▸ **Aufgabenstellung**
Gib bitte den Abschnitt des Textes zum Arzttarif wieder, der mit den Worten „Die PKV für“ beginnt und mit „Rate zu ziehen.“ endet, und tausche dabei „Versicherungsmakler“ gegen „Finanzberater“ aus.

▸ **Textauszug**
○ ○ ○ ○

Arzttarif in der privaten Krankenversicherung – Was ist das?

Arzttarif in der privaten Krankenversicherung – Was ist das?

Private Krankenversicherungen bieten viele Leistungen zu unterschiedlichen Konditionen die beispielsweise durch die gesetzliche Krankenversicherung nicht abgedeckt werden. So ist es speziell für Mediziner interessant eine private Krankenversicherung abzuschließen, da häufig umfassendere Leistungskataloge speziell im schlimmsten Falle den geschädigten Mediziner optimal unterstützen. Besonders im Falle von Rehabilitationsmaßnahmen oder Kurleistungen punkten häufig die privaten Krankenkassen. Ebenfalls bei stationären Krankenhausaufenthalten bieten private Krankenkassen ihren Versicherungsnehmern einen besseren Leistungsumfang.

Die PKV für Ärzte als besonderer Fall – Der Ärztetarif

Teilweise bieten sogar private Krankenkassen Medizinern einen vergünstigten Jahresbeitrag bei vollem Leistungsumfang an, der sogar auf die Familienmitglieder ausgeweitet werden kann. Dieser spezielle Tarif wird als “Ärztetarif” bezeichnet, jedoch leider nicht von jeder Krankenkasse angeboten. Teils kann es auch passieren, dass der vermeintlich günstigere Arzttarif für den Versicherungsnehmer sogar Kostenfallen bereit hält, sodass es wichtig ist, die Augen und Ohren offen zu halten und doch lieber einmal zu viel den Versicherungsmakler des Vertrauens zu Rate zu ziehen.

Dieser “Ärztetarif” wird von Krankenkassen gewährt, da gemutmaßt wird, dass Mediziner sich und ihre Familienangehörigen häufig “selbst” versorgen sowie gesundheitsbewusster leben. Hinzu kommt, dass sogar statistisch belegt werden kann, dass private Krankenkassen hierdurch weniger häufig durch Kosten belastet werden. Diese Annahmen haben zur Folge, dass viele private

Krankenkassen die Vergünstigungen an die Leistungsnehmer weitergeben und somit teils eine Vergünstigung von bis zu 100 Euro monatlich anbieten.

○ ○ ○ ○

▸ **Gegebene Daten**
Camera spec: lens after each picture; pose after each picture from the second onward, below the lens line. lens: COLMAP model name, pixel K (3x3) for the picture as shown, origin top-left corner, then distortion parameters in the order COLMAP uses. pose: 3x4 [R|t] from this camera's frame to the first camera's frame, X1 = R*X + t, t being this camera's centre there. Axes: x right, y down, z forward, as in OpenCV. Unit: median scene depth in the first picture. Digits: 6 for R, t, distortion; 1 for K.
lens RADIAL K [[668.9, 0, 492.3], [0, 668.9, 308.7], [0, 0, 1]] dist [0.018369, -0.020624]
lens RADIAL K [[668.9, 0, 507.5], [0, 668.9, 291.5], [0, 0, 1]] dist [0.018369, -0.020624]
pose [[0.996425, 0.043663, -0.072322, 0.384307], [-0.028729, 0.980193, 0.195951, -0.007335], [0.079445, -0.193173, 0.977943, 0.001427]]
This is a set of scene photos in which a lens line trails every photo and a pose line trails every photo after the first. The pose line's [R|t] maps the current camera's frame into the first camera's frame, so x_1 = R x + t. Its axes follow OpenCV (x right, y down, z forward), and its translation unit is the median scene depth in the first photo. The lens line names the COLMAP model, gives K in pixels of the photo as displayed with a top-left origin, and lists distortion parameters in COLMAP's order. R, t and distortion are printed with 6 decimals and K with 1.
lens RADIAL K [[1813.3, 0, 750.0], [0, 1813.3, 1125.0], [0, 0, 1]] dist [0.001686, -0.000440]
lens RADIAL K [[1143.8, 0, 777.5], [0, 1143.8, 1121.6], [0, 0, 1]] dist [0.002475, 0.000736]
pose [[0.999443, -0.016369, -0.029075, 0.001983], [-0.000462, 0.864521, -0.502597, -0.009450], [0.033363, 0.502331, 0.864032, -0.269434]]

○ ○ ○ ○

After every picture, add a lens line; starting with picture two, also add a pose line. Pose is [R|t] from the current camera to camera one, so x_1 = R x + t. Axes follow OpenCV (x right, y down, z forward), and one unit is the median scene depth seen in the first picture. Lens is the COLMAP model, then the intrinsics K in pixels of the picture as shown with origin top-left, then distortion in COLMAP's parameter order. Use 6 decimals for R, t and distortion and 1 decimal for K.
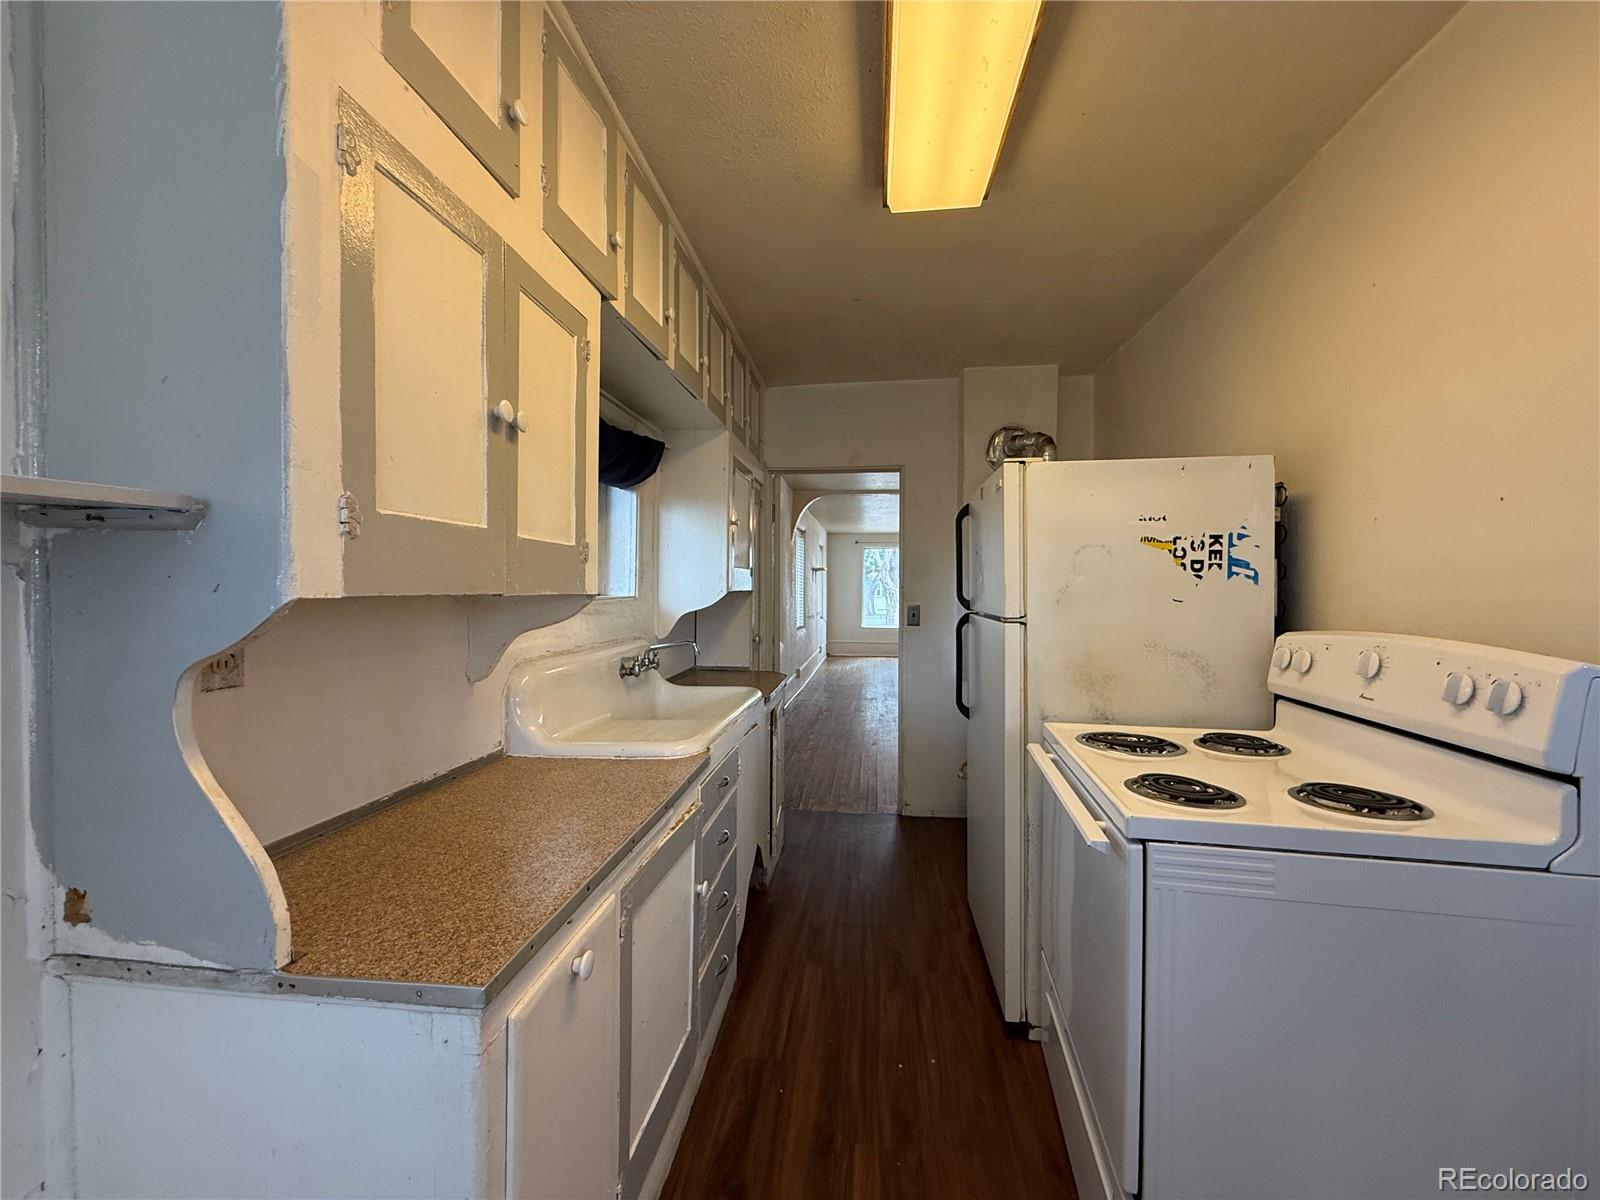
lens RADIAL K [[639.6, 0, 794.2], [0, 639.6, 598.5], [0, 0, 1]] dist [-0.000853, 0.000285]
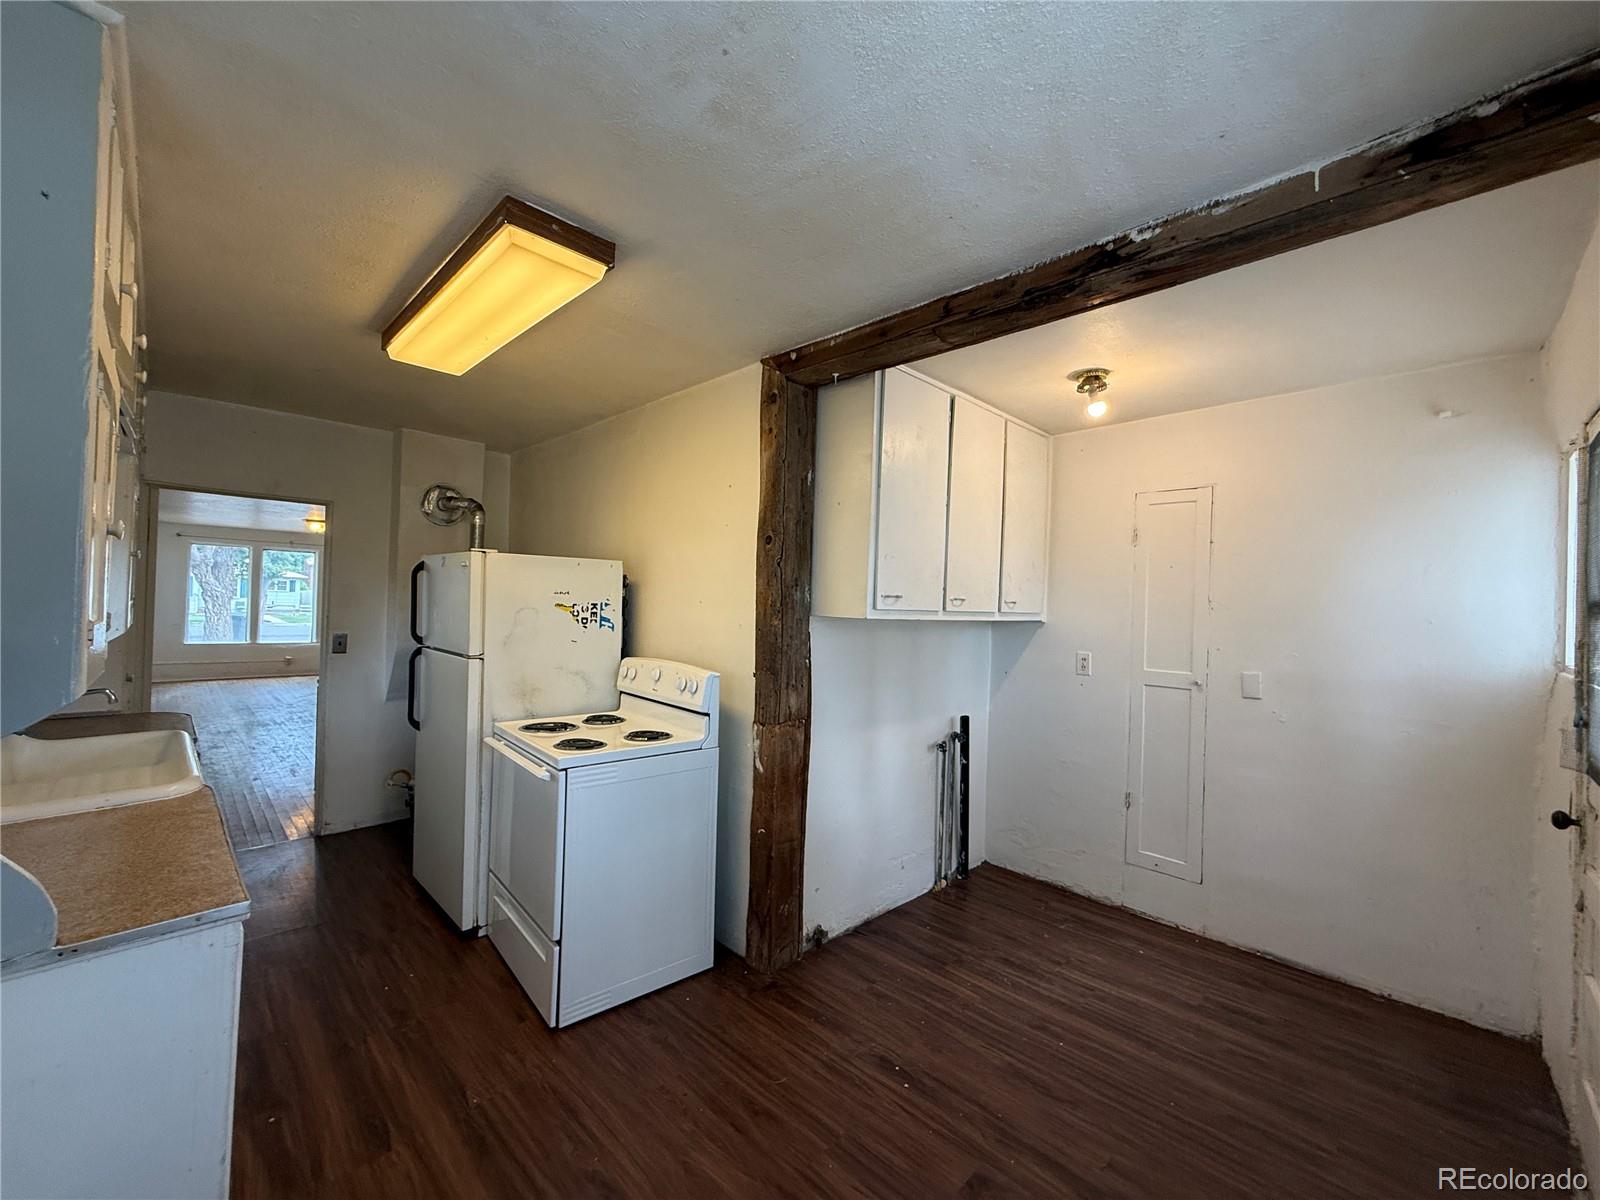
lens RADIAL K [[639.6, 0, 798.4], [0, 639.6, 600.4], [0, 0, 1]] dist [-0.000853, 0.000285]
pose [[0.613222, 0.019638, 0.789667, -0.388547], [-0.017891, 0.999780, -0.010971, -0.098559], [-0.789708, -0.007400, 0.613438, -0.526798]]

○ ○ ○ ○

▸ **Antwort**
Die PKV für Ärzte als besonderer Fall – Der Ärztetarif

Teilweise bieten sogar private Krankenkassen Medizinern einen vergünstigten Jahresbeitrag bei vollem Leistungsumfang an, der sogar auf die Familienmitglieder ausgeweitet werden kann. Dieser spezielle Tarif wird als “Ärztetarif” bezeichnet, jedoch leider nicht von jeder Krankenkasse angeboten. Teils kann es auch passieren, dass der vermeintlich günstigere Arzttarif für den Versicherungsnehmer sogar Kostenfallen bereit hält, sodass es wichtig ist, die Augen und Ohren offen zu halten und doch lieber einmal zu viel den Finanzberater des Vertrauens zu Rate zu ziehen.